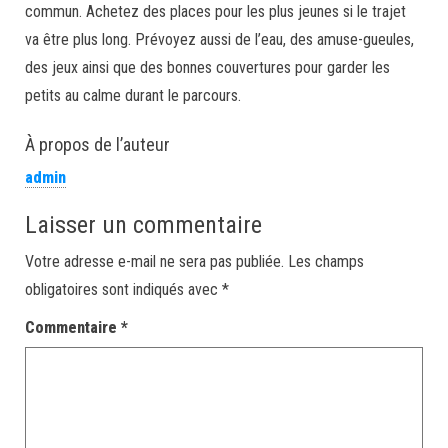
commun. Achetez des places pour les plus jeunes si le trajet
va être plus long. Prévoyez aussi de l’eau, des amuse-gueules,
des jeux ainsi que des bonnes couvertures pour garder les
petits au calme durant le parcours.
À propos de l’auteur
admin
Laisser un commentaire
Votre adresse e-mail ne sera pas publiée.
Les champs
obligatoires sont indiqués avec
*
Commentaire
*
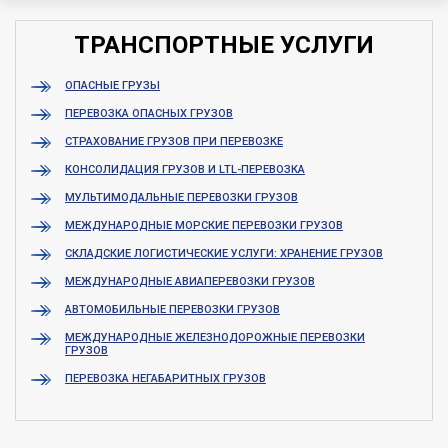
ТРАНСПОРТНЫЕ УСЛУГИ
ОПАСНЫЕ ГРУЗЫ
ПЕРЕВОЗКА ОПАСНЫХ ГРУЗОВ
СТРАХОВАНИЕ ГРУЗОВ ПРИ ПЕРЕВОЗКЕ
КОНСОЛИДАЦИЯ ГРУЗОВ И LTL-ПЕРЕВОЗКА
МУЛЬТИМОДАЛЬНЫЕ ПЕРЕВОЗКИ ГРУЗОВ
МЕЖДУНАРОДНЫЕ МОРСКИЕ ПЕРЕВОЗКИ ГРУЗОВ
СКЛАДСКИЕ ЛОГИСТИЧЕСКИЕ УСЛУГИ: ХРАНЕНИЕ ГРУЗОВ
МЕЖДУНАРОДНЫЕ АВИАПЕРЕВОЗКИ ГРУЗОВ
АВТОМОБИЛЬНЫЕ ПЕРЕВОЗКИ ГРУЗОВ
МЕЖДУНАРОДНЫЕ ЖЕЛЕЗНОДОРОЖНЫЕ ПЕРЕВОЗКИ
ГРУЗОВ
ПЕРЕВОЗКА НЕГАБАРИТНЫХ ГРУЗОВ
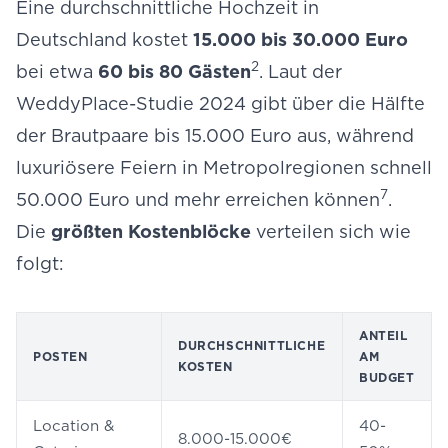
Eine durchschnittliche Hochzeit in
Deutschland kostet
15.000 bis 30.000 Euro
2
bei etwa
60 bis 80 Gästen
. Laut der
WeddyPlace-Studie 2024 gibt über die Hälfte
der Brautpaare bis 15.000 Euro aus, während
luxuriösere Feiern in Metropolregionen schnell
7
50.000 Euro und mehr erreichen können
.
Die
größten Kostenblöcke
verteilen sich wie
folgt:
ANTEIL
DURCHSCHNITTLICHE
POSTEN
AM
KOSTEN
BUDGET
Location &
40-
8.000-15.000€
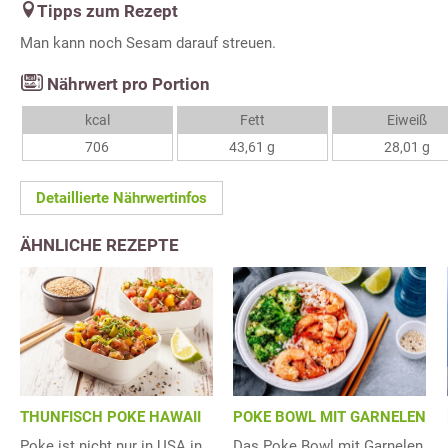
Tipps zum Rezept
Man kann noch Sesam darauf streuen.
Nährwert pro Portion
kcal
Fett
Eiweiß
706
43,61 g
28,01 g
Detaillierte Nährwertinfos
ÄHNLICHE REZEPTE
POKE BOWL MIT GARNELEN
THUNFISCH POKE HAWAII
Das Poke Bowl mit Garnelen
Poke ist nicht nur in USA in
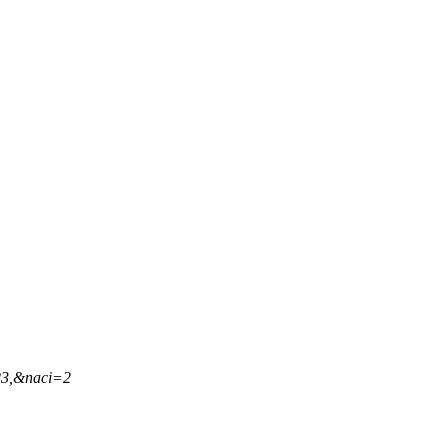
23,&naci=2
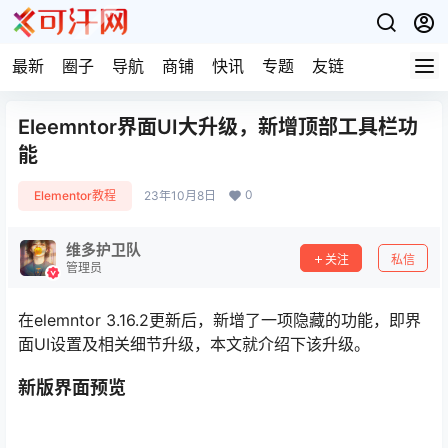
最新
圈子
导航
商铺
快讯
专题
友链
Eleemntor界面UI大升级，新增顶部工具栏功
能
0
Elementor教程
23年10月8日
维多护卫队
关注
私信
管理员
在elemntor 3.16.2更新后，新增了一项隐藏的功能，即界
面UI设置及相关细节升级，本文就介绍下该升级。
新版界面预览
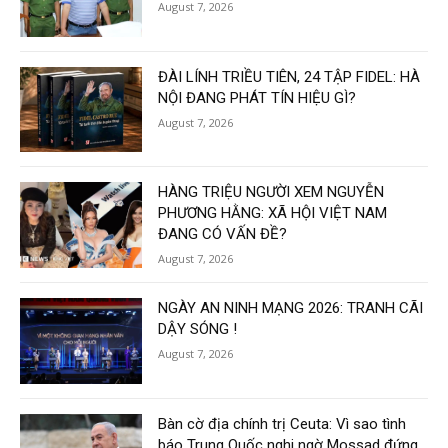
August 7, 2026
ĐÀI LÍNH TRIỀU TIÊN, 24 TẬP FIDEL: HÀ
NỘI ĐANG PHÁT TÍN HIỆU GÌ?
August 7, 2026
HÀNG TRIỆU NGƯỜI XEM NGUYỄN
PHƯƠNG HẰNG: XÃ HỘI VIỆT NAM
ĐANG CÓ VẤN ĐỀ?
August 7, 2026
NGÀY AN NINH MẠNG 2026: TRANH CÃI
DẬY SÓNG !
August 7, 2026
Bàn cờ địa chính trị Ceuta: Vì sao tình
báo Trung Quốc nghi ngờ Mossad đứng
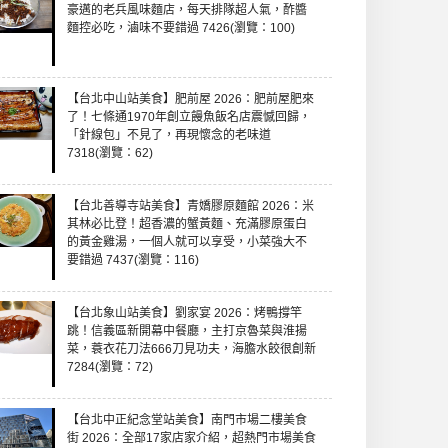
豪邁的老兵風味麵店，每天排隊超人氣，酢醬
麵控必吃，滷味不要錯過 7426(瀏覽：100)
【台北中山站美食】肥前屋 2026：肥前屋肥來
了！七條通1970年創立饅魚飯名店震憾回歸，
「針線包」不見了，再現懷念的老味道
7318(瀏覽：62)
【台北善導寺站美食】青嬌膠原麵館 2026：米
其林必比登！超香濃的蟹黃麵、充滿膠原蛋白
的黃金雞湯，一個人就可以享受，小菜強大不
要錯過 7437(瀏覽：116)
【台北象山站美食】劉家宴 2026：烤鴨撐竿
跳！信義區新開幕中餐廳，主打京魯菜與淮揚
菜，蓑衣花刀法666刀見功夫，海膽水餃很創新
7284(瀏覽：72)
【台北中正紀念堂站美食】南門市場二樓美食
街 2026：全部17家店家介紹，超熱門市場美食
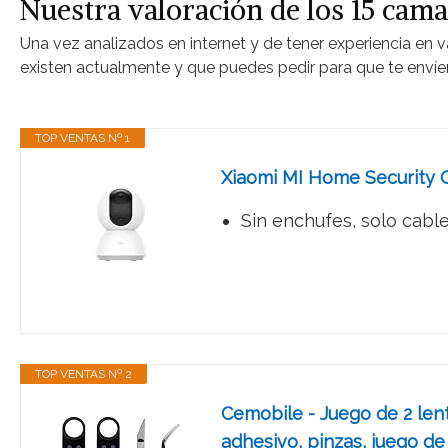
Nuestra valoración de los 15 cam
Una vez analizados en internet y de tener experiencia en v
existen actualmente y que puedes pedir para que te envíe
TOP VENTAS Nº 1
Xiaomi MI Home Security C
Sin enchufes, solo cabl
TOP VENTAS Nº 2
Cemobile - Juego de 2 len
adhesivo, pinzas, juego de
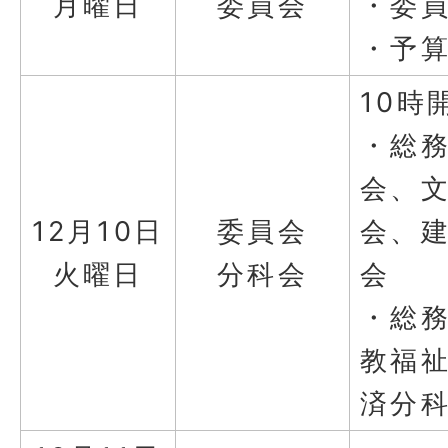
月曜日
委員会
・委
・予
10時
・総
会、
12月10日
委員会
会、
火曜日
分科会
会
・総
教福
済分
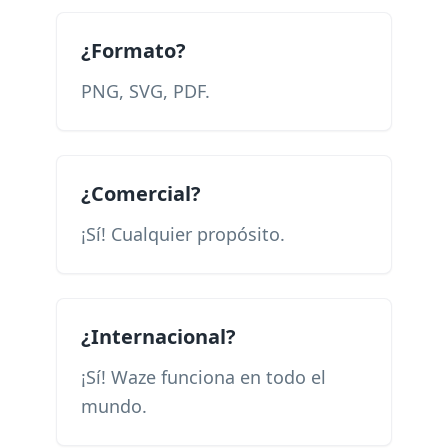
¿Formato?
PNG, SVG, PDF.
¿Comercial?
¡Sí! Cualquier propósito.
¿Internacional?
¡Sí! Waze funciona en todo el
mundo.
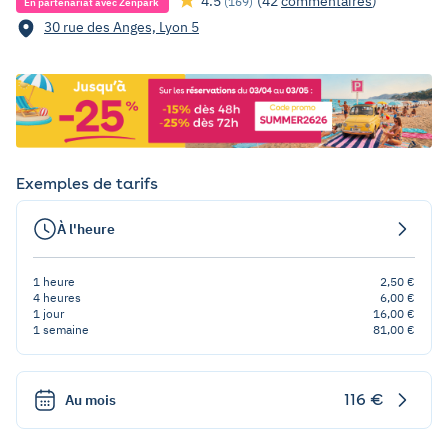
4.5
(42
commentaires
)
(169)
En partenariat avec Zenpark
30 rue des Anges, Lyon 5
Exemples de tarifs
À l'heure
1 heure
2,50 €
4 heures
6,00 €
1 jour
16,00 €
1 semaine
81,00 €
116 €
Au mois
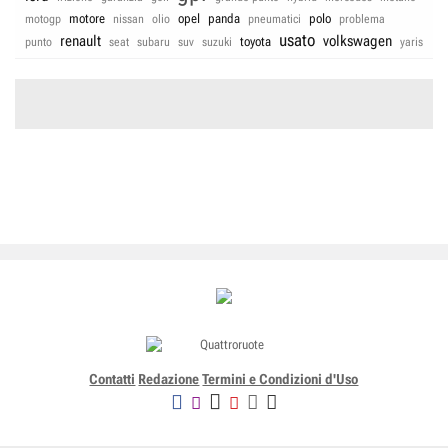
motore
opel
panda
polo
motogp
nissan
olio
pneumatici
problema
usato
renault
volkswagen
toyota
punto
seat
subaru
suv
suzuki
yaris
Contatti
Redazione
Termini e Condizioni d'Uso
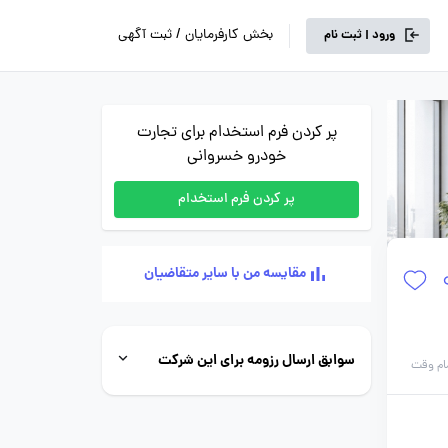
بخش کارفرمایان / ثبت آگهی
ورود | ثبت نام
پر کردن فرم استخدام برای تجارت
خودرو خسروانی
پر کردن فرم استخدام
مقایسه من با سایر متقاضیان
سوابق ارسال رزومه برای این شرکت
ام وقت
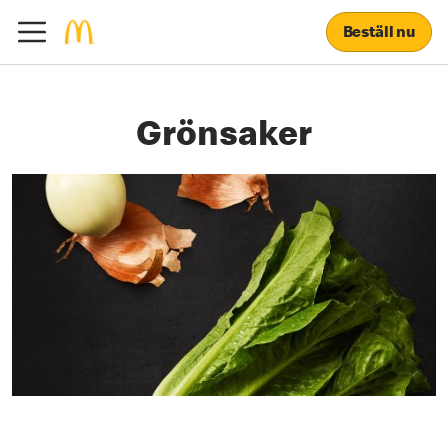
Beställ nu
Grönsaker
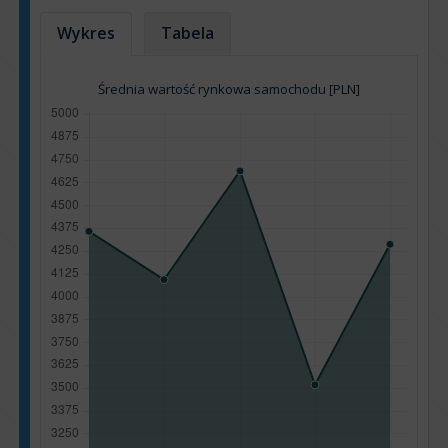
Wykres
Tabela
Średnia wartość rynkowa samochodu [PLN]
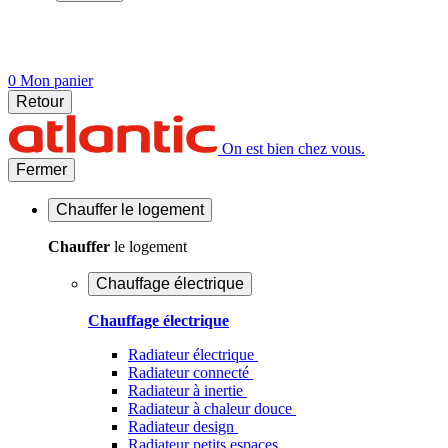
0
Mon panier
Retour
On est bien chez vous.
Fermer
Chauffer
le logement
Chauffer
le logement
Chauffage électrique
Chauffage électrique
Radiateur électrique
Radiateur connecté
Radiateur à inertie
Radiateur à chaleur douce
Radiateur design
Radiateur petits espaces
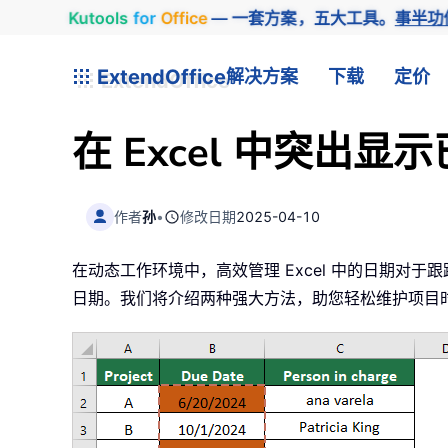
Kutools
for
Office
— 一套方案，五大工具。
事半功
ExtendOffice
解决方案
下载
定价
在 Excel 中突
作者
孙
•
修改日期
2025-04-10
在动态工作环境中，高效管理 Excel 中的日期
日期。我们将介绍两种强大方法，助您轻松维护项目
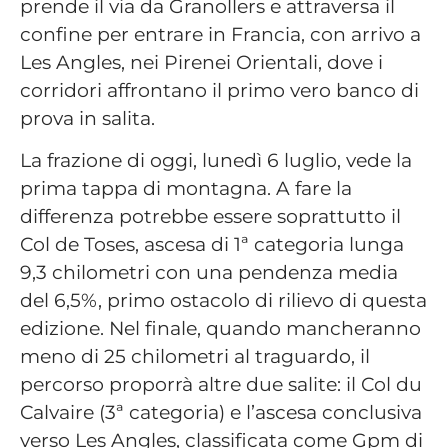
prende il via da Granollers e attraversa il
confine per entrare in Francia, con arrivo a
Les Angles, nei Pirenei Orientali, dove i
corridori affrontano il primo vero banco di
prova in salita.
La frazione di oggi, lunedì 6 luglio, vede la
prima tappa di montagna. A fare la
differenza potrebbe essere soprattutto il
Col de Toses, ascesa di 1ª categoria lunga
9,3 chilometri con una pendenza media
del 6,5%, primo ostacolo di rilievo di questa
edizione. Nel finale, quando mancheranno
meno di 25 chilometri al traguardo, il
percorso proporrà altre due salite: il Col du
Calvaire (3ª categoria) e l’ascesa conclusiva
verso Les Angles, classificata come Gpm di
-=-=-
• **What you will do**
Write out the items starting with the line that contains "بخش کارفرمایان / ثبت آگهی" and going on through the end of the items, both ends included, leaving the pictures out of the answer.

• **Expected answer**
بخش کارفرمایان / ثبت آگهی
ورود | ثبت نام
پر کردن فرم استخدام برای تجارت
خودرو خسروانی
پر کردن فرم استخدام
مقایسه من با سایر متقاضیان
سوابق ارسال رزومه برای این شرکت
ام وقت
Beställ nu
Grönsaker
Wykres
Tabela
Średnia wartość rynkowa samochodu [PLN]
0
Mon panier
Retour
On est bien chez vous.
Fermer
Chauffer
le logement
Chauffer
le logement
Chauffage électrique
Chauffage électrique
Radiateur électrique
Radiateur connecté
Radiateur à inertie
Radiateur à chaleur douce
Radiateur design
Radiateur petits espaces
Kutools
for
Office
— 一套方案，五大工具。
事半功
ExtendOffice
解决方案
下载
定价
在 Excel 中突
作者
孙
•
修改日期
2025-04-10
在动态工作环境中，高效管理 Excel 中的日期
日期。我们将介绍两种强大方法，助您轻松维护项目
prende il via da Granollers e attraversa il
confine per entrare in Francia, con arrivo a
Les Angles, nei Pirenei Orientali, dove i
corridori affrontano il primo vero banco di
prova in salita.
La frazione di oggi, lunedì 6 luglio, vede la
prima tappa di montagna. A fare la
differenza potrebbe essere soprattutto il
Col de Toses, ascesa di 1ª categoria lunga
9,3 chilometri con una pendenza media
del 6,5%, primo ostacolo di rilievo di questa
edizione. Nel finale, quando mancheranno
meno di 25 chilometri al traguardo, il
percorso proporrà altre due salite: il Col du
Calvaire (3ª categoria) e l’ascesa conclusiva
verso Les Angles, classificata come Gpm di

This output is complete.